= Peter Holtslag =

Peter Holtslag (born 1957 in Amsterdam) is a Dutch recorder and flauto traverso virtuoso.

Holtslag studied recorder at the Sweelinck Conservatorium in Amsterdam (now Conservatorium van Amsterdam), Frans Brüggen being his great inspiration, graduating with distinction in 1980. He has toured worldwide as a recorder and flauto traverso player, performing with musicians such as Gustav Leonhardt, William Christie and Roy Goodman, as well as with ensembles such as The English Concert, Orchestra of the 18th Century, Akademie für Alte Musik Berlin, La Fontegara Amsterdam and Trio Noname.
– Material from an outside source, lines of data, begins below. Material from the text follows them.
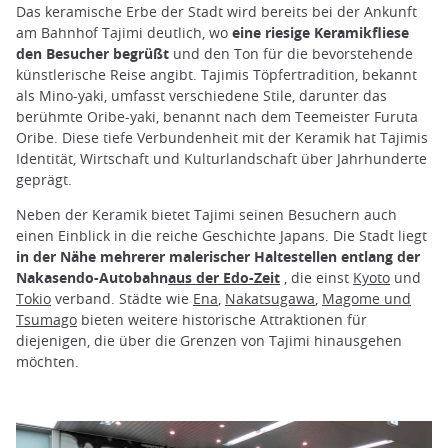
Das keramische Erbe der Stadt wird bereits bei der Ankunft
am Bahnhof Tajimi deutlich, wo
eine riesige Keramikfliese
den Besucher begrüßt
und den Ton für die bevorstehende
künstlerische Reise angibt. Tajimis Töpfertradition, bekannt
als Mino-yaki, umfasst verschiedene Stile, darunter das
berühmte Oribe-yaki, benannt nach dem Teemeister Furuta
Oribe. Diese tiefe Verbundenheit mit der Keramik hat Tajimis
Identität, Wirtschaft und Kulturlandschaft über Jahrhunderte
geprägt.
Neben der Keramik bietet Tajimi seinen Besuchern auch
einen Einblick in die reiche Geschichte Japans. Die Stadt liegt
in der Nähe mehrerer malerischer Haltestellen entlang der
Nakasendo-Autobahn
aus der Edo-Zeit
, die einst
Kyoto
und
Tokio
verband. Städte wie
Ena
,
Nakatsugawa
,
Magome und
Tsumago
bieten weitere historische Attraktionen für
diejenigen, die über die Grenzen von Tajimi hinausgehen
möchten.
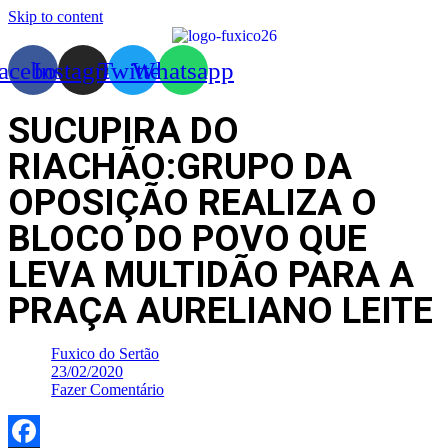
Skip to content
acebook
Instagram
Twitter
Whatsapp
SUCUPIRA DO
RIACHÃO:GRUPO DA
OPOSIÇÃO REALIZA O
BLOCO DO POVO QUE
LEVA MULTIDÃO PARA A
PRAÇA AURELIANO LEITE
Fuxico do Sertão
23/02/2020
Fazer Comentário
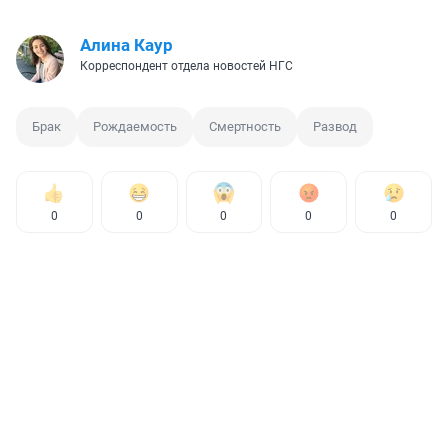
Алина Каур
Корреспондент отдела новостей НГС
Брак
Рождаемость
Смертность
Развод
0
0
0
0
0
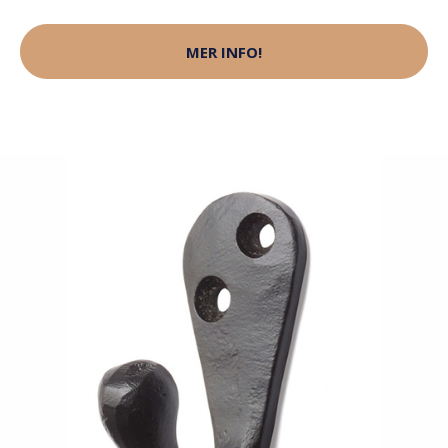
MER INFO!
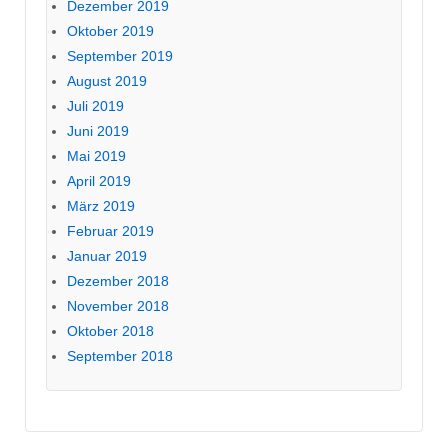
Dezember 2019
Oktober 2019
September 2019
August 2019
Juli 2019
Juni 2019
Mai 2019
April 2019
März 2019
Februar 2019
Januar 2019
Dezember 2018
November 2018
Oktober 2018
September 2018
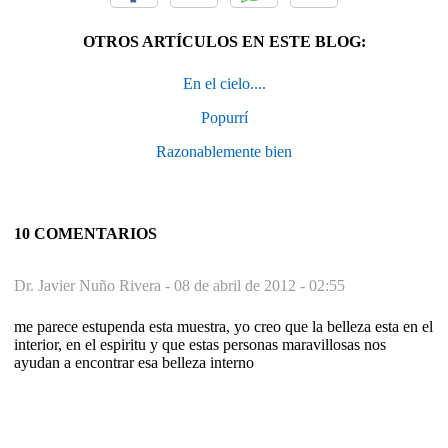
OTROS ARTÍCULOS EN ESTE BLOG:
En el cielo....
Popurrí
Razonablemente bien
10 COMENTARIOS
Dr. Javier Nuño Rivera -
08 de abril de 2012 - 02:55
me parece estupenda esta muestra, yo creo que la belleza esta en el
interior, en el espiritu y que estas personas maravillosas nos
ayudan a encontrar esa belleza interno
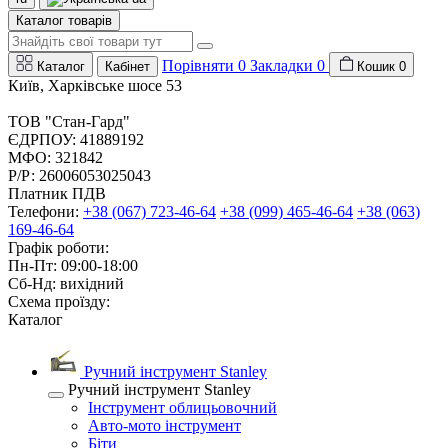
Каталог товарів
Порівняти
0
Закладки
0
Каталог
Кабінет
Кошик
0
Київ, Харківське шосе 53
ТОВ "Стан-Гард"
ЄДРПОУ: 41889192
МФО: 321842
Р/Р: 26006053025043
Платник ПДВ
Телефони:
+38 (067) 723-46-64
+38 (099) 465-46-64
+38 (063)
169-46-64
Графік роботи:
Пн-Пт: 09:00-18:00
Сб-Нд: вихідний
Схема проїзду:
Каталог
Ручний інструмент Stanley
Ручний інструмент Stanley
Інструмент облицьовочний
Авто-мото інструмент
Біти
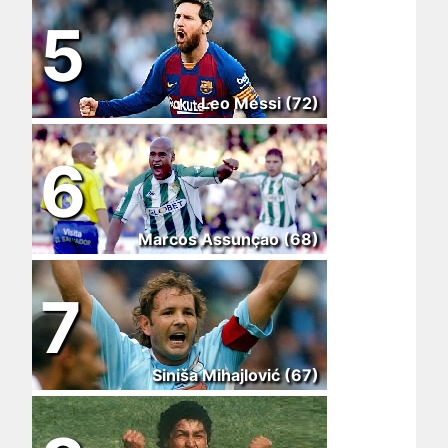
5
Leo Messi (72)
6
Marcos Assunçao (68)
7
Siniša Mihajlović (67)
He has recorded numerous CDs for major labels, including Hyperion, DGG/Archiv, Globe, Aeolus and Chandos.

In 2011, he recorded a CD on the Aeolus label entitled Awakening Princesses, using original 18th-century recorders from the Bate Collection of Musical Instruments of the University of Oxford as a documentary-research project.
In 2016 a Bach CD was released (also on Aeolus), using an original transverse flute from Bach's times.

From 1984 to 1988, Holtslag taught at the Guildhall School of Music in London and was a lecturer at the City University, London. In 1988, he was appointed a professor both at the Royal Academy of Music in London and the Hochschule für Musik und Theater, Hamburg. He was awarded an Honorary Member of the Royal Academy of Music (HonRAM) in 2013.